Uluslararası hukukta insanlığa karşı suçlarda belli kuralların uygulanmadığını söyleyen Eminağaoğlu, "
Savaş, soykırım suçlarında belli kurallar örneğin zamanaşımı uygulanmaz. Amaç kişileri yargılamaktır. Darbe buraya sokulmamış o metinlerde. Eğer siz de hukuk dünyasına katkı sağlamak istiyorsanız darbe için böyle bir şey getirin. AİHM'de ve hukuk çevresinde bu tartışılsın." dedi.
Anayasa değişiklik teklifinde YAŞ ve HSYK'nın
ihraç kararlarına yargı yolunun açıldığını hatırlatan Eminağaoğlu, "YAŞ'ta tüm ihraç kararlarına değil,
disiplin nedeniyle ihraç kararlarına yargı yolu açılıyor. Yargı yolunun açılması elbette yerindedir.
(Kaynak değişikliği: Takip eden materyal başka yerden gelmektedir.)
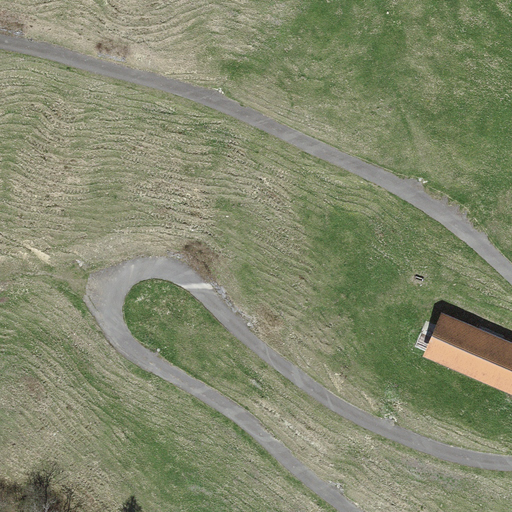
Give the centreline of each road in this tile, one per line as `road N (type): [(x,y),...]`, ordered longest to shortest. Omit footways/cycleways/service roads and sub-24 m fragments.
road 1 (track): [(349,511),(227,408),(129,347),(116,330),(113,293),(140,270),(179,271),(246,337),(364,420),(458,457),(511,464)]
road 2 (track): [(511,275),(417,199),(266,124),(195,94),(0,40)]
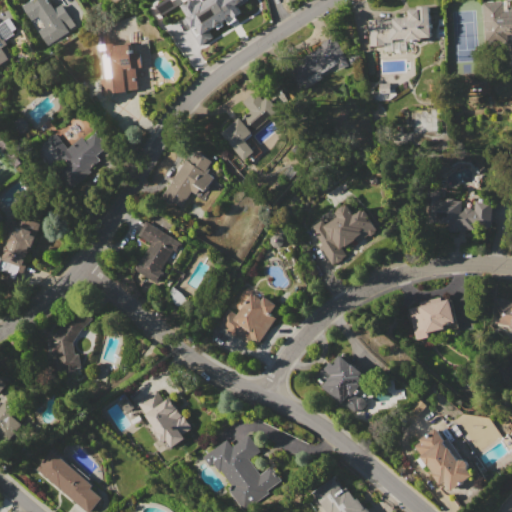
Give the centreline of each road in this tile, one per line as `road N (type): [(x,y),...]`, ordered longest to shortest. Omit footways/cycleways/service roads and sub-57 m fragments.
road 1 (residential): [(327,0),(203,86),(167,127),(82,262),(0,332)]
road 2 (residential): [(82,262),(183,350),(324,426),(428,511)]
road 3 (residential): [(511,265),(458,263),(371,283),(293,344),(268,393)]
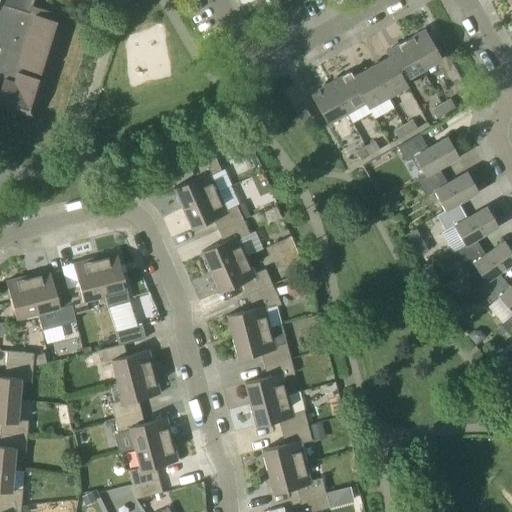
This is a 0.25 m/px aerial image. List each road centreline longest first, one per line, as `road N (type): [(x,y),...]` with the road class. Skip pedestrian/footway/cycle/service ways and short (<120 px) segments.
road 1 (residential): [(228,511),(180,304),(142,220),(113,210),(0,241)]
road 2 (residential): [(397,0),(288,55),(263,58),(241,46),(217,0)]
Ama yargı yolunun açılması hak arama özgürlüğünün genişletilmesi noktasında gerçekten samimi bir irade varsa HSYK'nın tüm kararlarına neden yargı yolu açılmıyor? Veya Cumhurbaşkanı'nın tek başına yaptığı işlemlere neden yargı yolu açılmıyor ve hiç tartışma konusu edilmiyor? Gündeme dahi gelmedi." diye konuştu.
Eminağaoğlu konuşmasının ardından söyleşiye katılan yaklaşık 30 kişilik dinleyicinin sorularını yanıtladı.
Anayasa Mahkemesi'nin (AYM) kararından önce referandumdan '
evet' çıkması durumunda AYM'nin 'ret' kararı veremeyeceği yönündeki tartışma sorulan Eminağaoğlu, "Konunun bir halk yönü bir de Anayasa Mahkemesi yönü var. Halkoyunda farklı bir şey çıksa da Anayasa Mahkemesi karar merciidir. Belirleyici karardır." dedi.